At the mansion, Beast says there’s nothing wrong with cerebro, so something must be cloaking that part of Japan. Xavier says they’ll find out when they get there. Beast asks if it was wise to send Logan to get Scott, given their history. Xavier replies that if he noticed, Storm went with him.
Back at Jean’s last stand. Scott says he can’t fight any more. He needs a reason, and he’s lost his. Storm says they aren’t fighting, they’re trying to find a missing girl. Logan says if emo Scott wants to cry about something that happened a year ago, let him. He’d be useless anyways. Scott acts like he owned her, and Jean meant nothing to the rest of them. Logan says Jeannie would die all over again if she saw how he’s been living. Scott blasts Logan right in the face. Is that hair gel? Sorry.
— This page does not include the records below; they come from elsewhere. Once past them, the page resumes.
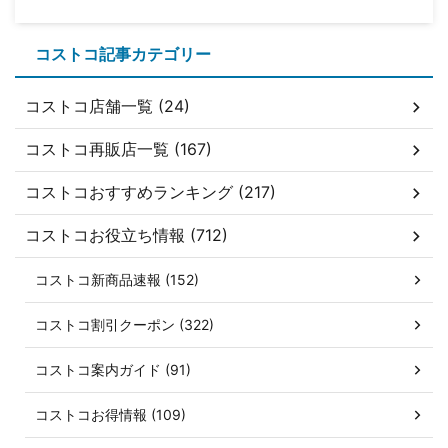
コストコ記事カテゴリー
コストコ店舗一覧 (24)
コストコ再販店一覧 (167)
コストコおすすめランキング (217)
コストコお役立ち情報 (712)
コストコ新商品速報 (152)
コストコ割引クーポン (322)
コストコ案内ガイド (91)
コストコお得情報 (109)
Logan asks if he struck a nerve, and says that would’ve been bad without his healing factor. Scott says if he wants to feel real pain to say her name again. “Jean”. Damn I love Wolverine. Claws come out, and Storm steps in between them. She asks Logan why he has to be such a guy and pretend he doesn’t care. Storm tells Scott that if they don’t find the girl, no one else will. It’s what Jean would have wanted. There are still people who need him.
Fade to sunset. Scott remembers watching the stars with Jean, and her commenting on how every moment is precious, since they’re given so few of them. They hug under the starlit sky. Back at the ruins, it’s morning. Scott clutches the necklace in his hand, as the music of dramatic determination fills him.
At the mansion, in the hangar, the team is getting ready to board the blackbird. Logan stops and sniffs the air. He’d know that scent anywhere. Well well, if it isn’t the guy who put shoulder pads and tights back in fashion. Scott says he couldn’t miss another minute of the witty repartee. Xavier says the X-Men received a call for help, and they answer every call, from human or mutant. This sounds very A-Team to me. People just ask the mutants for help around here? It’s like the ’66 Gotham police. What good are they? Anyhow, Xavier welcomes Scott back to the X-Men, and they take off. End credits.
Alright, time to tally up the score cards. Xavier, Scott, Storm, Logan, and Jean? Check. No Magneto or Danger Room though. No clean sweep there. All in all, each series has it’s high and low points, but those 5 seems to be the current staple for any animated version of the team. Well, there’s one exception, but that’s a post for another time. Until then, stay geeky, and keep gabbing!